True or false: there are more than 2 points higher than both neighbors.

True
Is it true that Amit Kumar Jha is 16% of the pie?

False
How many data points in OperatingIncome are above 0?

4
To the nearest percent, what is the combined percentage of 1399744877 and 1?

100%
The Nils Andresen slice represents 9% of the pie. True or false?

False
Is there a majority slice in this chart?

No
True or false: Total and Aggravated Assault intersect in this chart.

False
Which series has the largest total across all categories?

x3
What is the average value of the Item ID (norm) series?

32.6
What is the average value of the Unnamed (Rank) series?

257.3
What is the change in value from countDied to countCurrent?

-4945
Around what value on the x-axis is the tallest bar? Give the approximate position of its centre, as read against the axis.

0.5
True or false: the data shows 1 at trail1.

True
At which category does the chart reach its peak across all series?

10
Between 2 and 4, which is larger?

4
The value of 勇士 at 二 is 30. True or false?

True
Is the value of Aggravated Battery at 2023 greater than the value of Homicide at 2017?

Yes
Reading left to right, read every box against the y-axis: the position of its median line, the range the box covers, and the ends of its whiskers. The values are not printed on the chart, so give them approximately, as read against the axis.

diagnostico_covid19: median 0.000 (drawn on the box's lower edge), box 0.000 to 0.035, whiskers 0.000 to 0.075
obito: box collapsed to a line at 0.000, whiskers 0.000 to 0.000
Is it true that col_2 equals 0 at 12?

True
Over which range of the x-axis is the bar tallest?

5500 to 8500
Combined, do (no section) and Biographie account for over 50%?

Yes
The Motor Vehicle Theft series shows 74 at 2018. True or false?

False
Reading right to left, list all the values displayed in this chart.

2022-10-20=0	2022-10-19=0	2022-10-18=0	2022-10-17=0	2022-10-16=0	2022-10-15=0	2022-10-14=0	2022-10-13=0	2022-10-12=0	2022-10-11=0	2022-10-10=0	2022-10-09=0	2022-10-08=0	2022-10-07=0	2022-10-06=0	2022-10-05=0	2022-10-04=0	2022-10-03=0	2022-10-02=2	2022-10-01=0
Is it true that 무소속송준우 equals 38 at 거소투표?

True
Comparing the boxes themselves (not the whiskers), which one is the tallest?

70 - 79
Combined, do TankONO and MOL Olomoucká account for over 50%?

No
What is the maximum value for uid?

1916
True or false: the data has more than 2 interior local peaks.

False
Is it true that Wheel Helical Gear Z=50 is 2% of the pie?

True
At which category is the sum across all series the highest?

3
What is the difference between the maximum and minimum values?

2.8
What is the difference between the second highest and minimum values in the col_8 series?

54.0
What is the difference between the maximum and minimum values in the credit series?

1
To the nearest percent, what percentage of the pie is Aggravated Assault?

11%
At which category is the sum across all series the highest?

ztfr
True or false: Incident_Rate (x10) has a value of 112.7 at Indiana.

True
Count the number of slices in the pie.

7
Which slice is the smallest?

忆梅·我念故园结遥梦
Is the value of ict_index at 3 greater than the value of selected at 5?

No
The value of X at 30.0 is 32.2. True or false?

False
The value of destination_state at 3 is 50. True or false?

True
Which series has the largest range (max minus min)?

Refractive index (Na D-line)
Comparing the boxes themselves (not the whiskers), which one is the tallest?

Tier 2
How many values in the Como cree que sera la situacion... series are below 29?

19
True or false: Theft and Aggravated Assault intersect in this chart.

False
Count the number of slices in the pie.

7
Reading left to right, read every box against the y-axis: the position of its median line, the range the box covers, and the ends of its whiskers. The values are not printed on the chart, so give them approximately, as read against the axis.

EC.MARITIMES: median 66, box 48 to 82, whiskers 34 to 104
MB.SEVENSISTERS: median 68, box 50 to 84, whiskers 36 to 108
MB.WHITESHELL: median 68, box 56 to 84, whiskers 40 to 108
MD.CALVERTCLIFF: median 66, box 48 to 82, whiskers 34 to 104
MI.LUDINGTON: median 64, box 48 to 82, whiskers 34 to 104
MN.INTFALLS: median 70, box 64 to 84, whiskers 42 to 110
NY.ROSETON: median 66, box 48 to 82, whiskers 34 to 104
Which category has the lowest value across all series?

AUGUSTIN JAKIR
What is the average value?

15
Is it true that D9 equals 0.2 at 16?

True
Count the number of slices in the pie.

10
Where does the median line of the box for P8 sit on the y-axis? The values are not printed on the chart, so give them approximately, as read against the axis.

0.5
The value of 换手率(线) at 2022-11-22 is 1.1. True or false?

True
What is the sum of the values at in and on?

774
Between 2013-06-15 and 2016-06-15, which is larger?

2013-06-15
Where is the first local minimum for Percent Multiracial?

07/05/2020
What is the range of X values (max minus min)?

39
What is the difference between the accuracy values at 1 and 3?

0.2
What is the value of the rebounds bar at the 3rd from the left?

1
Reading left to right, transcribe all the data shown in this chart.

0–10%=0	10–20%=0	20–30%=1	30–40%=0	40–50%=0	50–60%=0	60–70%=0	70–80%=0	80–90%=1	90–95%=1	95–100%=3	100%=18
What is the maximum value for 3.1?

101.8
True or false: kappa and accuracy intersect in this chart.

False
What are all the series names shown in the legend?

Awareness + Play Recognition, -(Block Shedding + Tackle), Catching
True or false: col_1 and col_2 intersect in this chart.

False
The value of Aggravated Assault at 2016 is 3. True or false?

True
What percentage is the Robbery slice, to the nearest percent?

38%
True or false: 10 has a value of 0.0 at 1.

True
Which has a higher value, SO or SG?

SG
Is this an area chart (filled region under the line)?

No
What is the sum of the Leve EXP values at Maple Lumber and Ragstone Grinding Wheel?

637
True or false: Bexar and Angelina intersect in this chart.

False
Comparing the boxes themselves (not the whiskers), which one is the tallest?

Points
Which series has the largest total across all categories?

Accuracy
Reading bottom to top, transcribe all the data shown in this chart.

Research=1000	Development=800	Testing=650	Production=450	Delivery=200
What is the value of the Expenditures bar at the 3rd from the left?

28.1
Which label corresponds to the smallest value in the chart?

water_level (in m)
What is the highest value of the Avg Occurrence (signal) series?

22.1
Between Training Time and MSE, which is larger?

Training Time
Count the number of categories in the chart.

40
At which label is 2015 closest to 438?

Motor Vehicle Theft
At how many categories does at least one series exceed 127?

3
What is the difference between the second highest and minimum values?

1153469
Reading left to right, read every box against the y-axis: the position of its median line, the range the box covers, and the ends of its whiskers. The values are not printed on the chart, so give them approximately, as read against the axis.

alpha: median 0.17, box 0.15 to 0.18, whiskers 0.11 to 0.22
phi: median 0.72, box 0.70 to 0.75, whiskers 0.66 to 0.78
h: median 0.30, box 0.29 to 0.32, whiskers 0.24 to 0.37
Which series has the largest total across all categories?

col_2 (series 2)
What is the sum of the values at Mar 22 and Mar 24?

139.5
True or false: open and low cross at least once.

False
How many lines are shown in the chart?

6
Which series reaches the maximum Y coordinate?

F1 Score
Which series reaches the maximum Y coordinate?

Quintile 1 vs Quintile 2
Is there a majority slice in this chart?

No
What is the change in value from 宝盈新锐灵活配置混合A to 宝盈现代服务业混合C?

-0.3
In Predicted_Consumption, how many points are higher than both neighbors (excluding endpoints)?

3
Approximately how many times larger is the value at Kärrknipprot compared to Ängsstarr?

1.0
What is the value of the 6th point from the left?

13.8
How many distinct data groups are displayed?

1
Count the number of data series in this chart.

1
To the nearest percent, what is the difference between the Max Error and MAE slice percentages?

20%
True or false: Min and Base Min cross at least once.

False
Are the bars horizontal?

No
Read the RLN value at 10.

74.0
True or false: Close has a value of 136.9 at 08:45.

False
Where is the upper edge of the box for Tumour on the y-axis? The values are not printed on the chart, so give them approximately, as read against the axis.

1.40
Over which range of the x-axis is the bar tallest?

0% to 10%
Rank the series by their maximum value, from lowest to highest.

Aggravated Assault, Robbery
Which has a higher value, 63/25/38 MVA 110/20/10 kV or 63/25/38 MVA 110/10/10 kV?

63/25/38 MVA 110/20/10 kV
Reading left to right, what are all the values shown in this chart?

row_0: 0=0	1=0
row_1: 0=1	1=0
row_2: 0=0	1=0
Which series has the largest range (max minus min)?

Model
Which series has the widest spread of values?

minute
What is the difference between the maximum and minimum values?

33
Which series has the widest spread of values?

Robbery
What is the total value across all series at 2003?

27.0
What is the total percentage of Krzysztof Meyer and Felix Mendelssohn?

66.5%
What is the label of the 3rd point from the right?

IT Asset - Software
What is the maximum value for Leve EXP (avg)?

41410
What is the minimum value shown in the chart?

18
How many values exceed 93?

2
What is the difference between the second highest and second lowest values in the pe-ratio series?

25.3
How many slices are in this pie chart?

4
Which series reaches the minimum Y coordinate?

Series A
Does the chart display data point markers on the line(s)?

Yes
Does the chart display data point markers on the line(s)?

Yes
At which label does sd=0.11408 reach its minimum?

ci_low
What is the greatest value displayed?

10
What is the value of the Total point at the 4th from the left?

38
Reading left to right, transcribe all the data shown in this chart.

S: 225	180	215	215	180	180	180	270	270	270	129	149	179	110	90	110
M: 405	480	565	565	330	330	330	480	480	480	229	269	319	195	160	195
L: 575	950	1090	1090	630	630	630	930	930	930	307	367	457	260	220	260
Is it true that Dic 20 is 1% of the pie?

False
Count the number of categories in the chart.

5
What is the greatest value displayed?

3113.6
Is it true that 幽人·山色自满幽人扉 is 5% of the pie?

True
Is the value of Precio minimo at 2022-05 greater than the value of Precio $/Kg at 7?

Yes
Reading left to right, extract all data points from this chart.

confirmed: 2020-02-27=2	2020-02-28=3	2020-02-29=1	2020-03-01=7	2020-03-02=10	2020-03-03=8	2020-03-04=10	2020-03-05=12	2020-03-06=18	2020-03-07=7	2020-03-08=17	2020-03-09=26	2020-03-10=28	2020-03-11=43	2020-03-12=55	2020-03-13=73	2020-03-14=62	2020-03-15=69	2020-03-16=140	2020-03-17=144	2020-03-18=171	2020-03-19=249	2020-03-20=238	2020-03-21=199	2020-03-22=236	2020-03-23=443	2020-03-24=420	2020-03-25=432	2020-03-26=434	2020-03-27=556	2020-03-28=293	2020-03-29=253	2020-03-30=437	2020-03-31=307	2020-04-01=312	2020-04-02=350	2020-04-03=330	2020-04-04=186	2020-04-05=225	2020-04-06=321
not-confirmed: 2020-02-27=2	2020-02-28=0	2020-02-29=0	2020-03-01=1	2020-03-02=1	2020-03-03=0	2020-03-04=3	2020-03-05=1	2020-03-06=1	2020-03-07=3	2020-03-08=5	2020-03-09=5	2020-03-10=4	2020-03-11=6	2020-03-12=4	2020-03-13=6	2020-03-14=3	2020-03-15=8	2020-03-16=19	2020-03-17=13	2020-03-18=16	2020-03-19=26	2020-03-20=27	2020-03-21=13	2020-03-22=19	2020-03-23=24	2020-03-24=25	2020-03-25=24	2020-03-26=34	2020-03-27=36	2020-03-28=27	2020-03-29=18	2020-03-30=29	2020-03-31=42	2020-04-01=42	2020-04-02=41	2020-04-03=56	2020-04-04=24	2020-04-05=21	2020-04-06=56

◆ ◆ ◆

Activity:
Copy the listing word for word, starting at its first line and ending with the line that contains "Is the value of Aggravated". Include both of those lines.

Answer box:
True or false: there are more than 2 points higher than both neighbors.

True
Is it true that Amit Kumar Jha is 16% of the pie?

False
How many data points in OperatingIncome are above 0?

4
To the nearest percent, what is the combined percentage of 1399744877 and 1?

100%
The Nils Andresen slice represents 9% of the pie. True or false?

False
Is there a majority slice in this chart?

No
True or false: Total and Aggravated Assault intersect in this chart.

False
Which series has the largest total across all categories?

x3
What is the average value of the Item ID (norm) series?

32.6
What is the average value of the Unnamed (Rank) series?

257.3
What is the change in value from countDied to countCurrent?

-4945
Around what value on the x-axis is the tallest bar? Give the approximate position of its centre, as read against the axis.

0.5
True or false: the data shows 1 at trail1.

True
At which category does the chart reach its peak across all series?

10
Between 2 and 4, which is larger?

4
The value of 勇士 at 二 is 30. True or false?

True
Is the value of Aggravated Battery at 2023 greater than the value of Homicide at 2017?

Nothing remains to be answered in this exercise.